MATERIAL FOR THE TASK below:
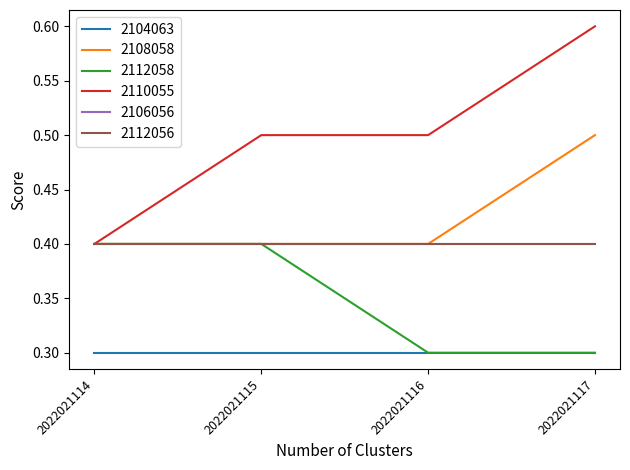

Which series changed the most between 2022021114 and 2022021115?

2110055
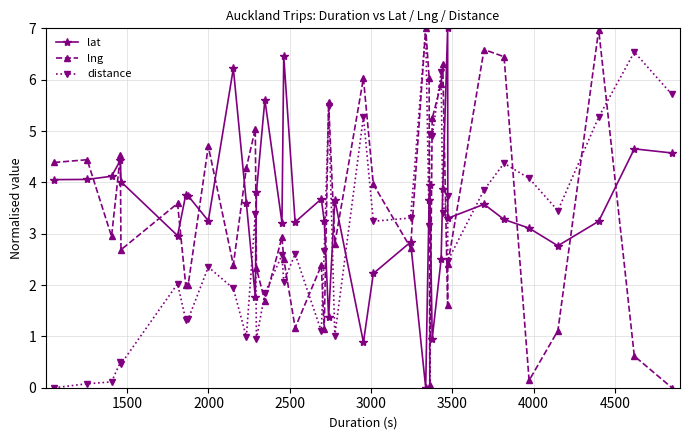

What is the maximum value for lng?

7.0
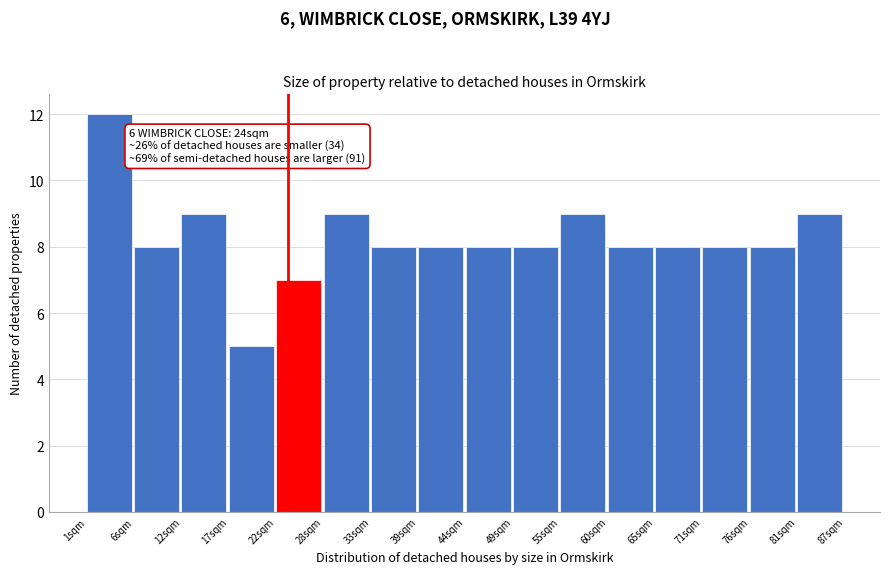

Over which range of the x-axis is the bar tallest?

1 to 6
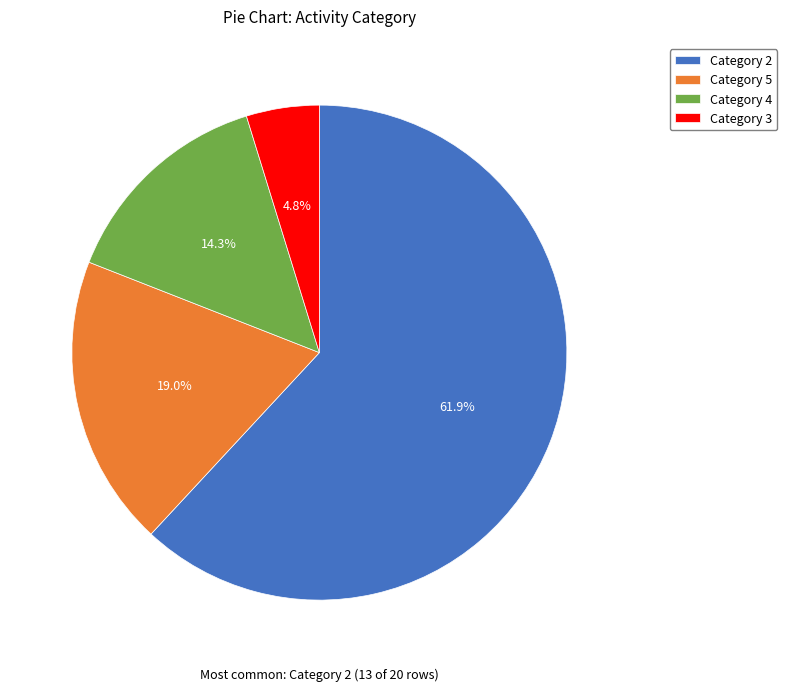

Is there a majority slice in this chart?

Yes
End of MATERIAL FOR THE TASK.
▶ [PROBLEM TO SOLVE]: Duplicate every line of the records from the line containing "What is the maximum value for lng?" down to the end, including both of those ends. Leave the pictures out.

▶ [FINISHED TASK]:
What is the maximum value for lng?

7.0

Over which range of the x-axis is the bar tallest?

1 to 6

Is there a majority slice in this chart?

Yes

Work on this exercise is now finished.